Michel Guérard : « J’ai dit oui pour le Dîner des grands chefs du monde en raison de l’hommage qui sera rendu à Paul Bocuse »

180 chefs venus des quatre coins du monde, réunissant ainsi 320 étoiles Michelin, se donneront rendez-vous le 24 janvier pour le « Dîner des grands chefs du monde », dans le cadre du salon de l’hôtellerie et de la restauration (Sirha), à Lyon. Michel Guérard (Les Prés d’Eugénie – Eugénie-les-Bains) sera le chef d’orchestre de cette soirée de gala. Retour avec le chef triplement étoilé sur sa participation.

Pourquoi avez-vous accepté d’orchestrer ce dîner des grands chefs ? 

Michel Guérard : Outre la thématique portée sur la « cuisine du sud », j’ai dit oui en raison de l’hommage qui sera rendu à Paul Bocuse.

Comptez-vous le saluer à travers l’utilisation d’ingrédients particuliers, ou une recette ? 

On est tenu de respecter le thème. Mais, la fantaisie viendra dans le discours que je consacrerai à mon vieil ami Paul. Je parlerai de lui tel que je le connais, c’est-à-dire depuis une cinquantaine d’années. C’est l’homme qui murmurait à l’oreille des cuisiniers (sourire, ndlr). Il a sorti les cuisiniers du four à charbon près duquel ils étaient retenus.

Que réserve le menu ? 

Le pâtissier Jordi Roca (El celler de Can Roca, Gérone) concoctera un dessert sur le thème du lait. Arnaud Donckele (La Vague d’Or, Saint-Tropez), que je connais bien puisqu’il a travaillé à mes côtés, va cuisiner la morille, rôtie au laurier et au safran. Gérald Passédat (Le Petit Nice, Marseille), un autre chef formé à Eugénie-les-Bains dont la cuisine est riche de fenouil et qui respire une grande fraîcheur, participera aussi. Il interprète la cuisine à grand coup d’audace, de culot et de non-conformisme. Le chef préparera plusieurs poissons du sud, pour les accommoder « en caravane », selon ses termes, et seront accompagnés de poutargue. Aux fourneaux, il y aura aussi un chef italien, Riccardo Monco (Ristorante Enoteca Pinchiorri, Florence), qui sublimera la cuisine toscane dans sa forme la plus aboutie. Et en ce qui me concerne, je préparerai un zéphyr de truffes de Haute-Provence, qui ressemblera à un nuage flottant sur une soupe de poireaux et pomme de terre avec de la lavande.

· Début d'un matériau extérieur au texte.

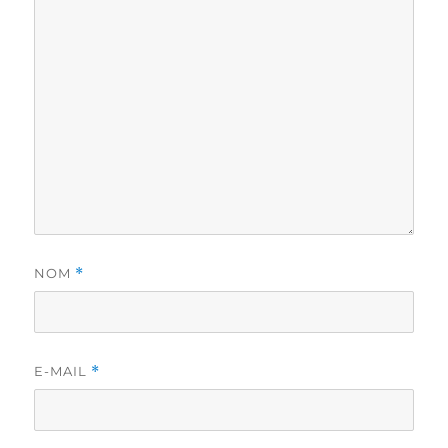
NOM
*
E-MAIL
*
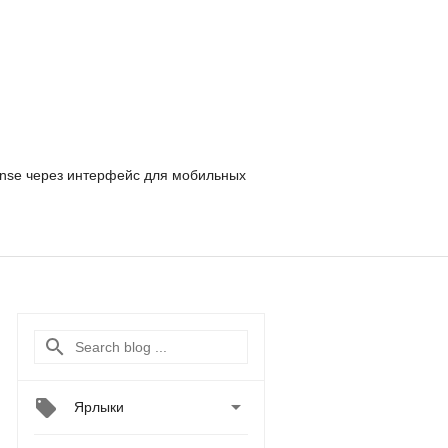
nse
через интерфейс для мобильных

Ярлыки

Est-ce délibéré d’inviter des chefs étrangers à ce grand dîner organisé en marge du salon de l’hôtellerie et de la restauration de Lyon ?

Oui, c’est respecter l’esprit de Paul Bocuse, qui a œuvré pour nouer des liens avec les chefs internationaux.

Les chefs ont-ils eu carte blanche sur le choix des plats ? 

Seuls le poisson, la viande et le dessert étaient imposés. Et j’ai demandé à chacun de choisir. Il s’est trouvé que le choix de chacun laissait la liberté à l’autre. C’était parfait !

Quel est l’intérêt de ce dîner ?

C’est une sorte de grand banquet fraternel, où chacun est heureux de se retrouver. Chacun a le respect du talent de l’autre. D’une certaine manière, ce qui est important c’est de faire valoir que la cuisine française est un des éléments moteurs de son tourisme. Dans les années 70, 80% des Américains visitaient la France pour découvrir sa cuisine. Et ce dîner est organisé dans le cadre du Sirha. Dans le monde, je ne connais pas de plus grand salon consacré à l’alimentation et c’est sans compter sur le concours du Bocuse d’Or.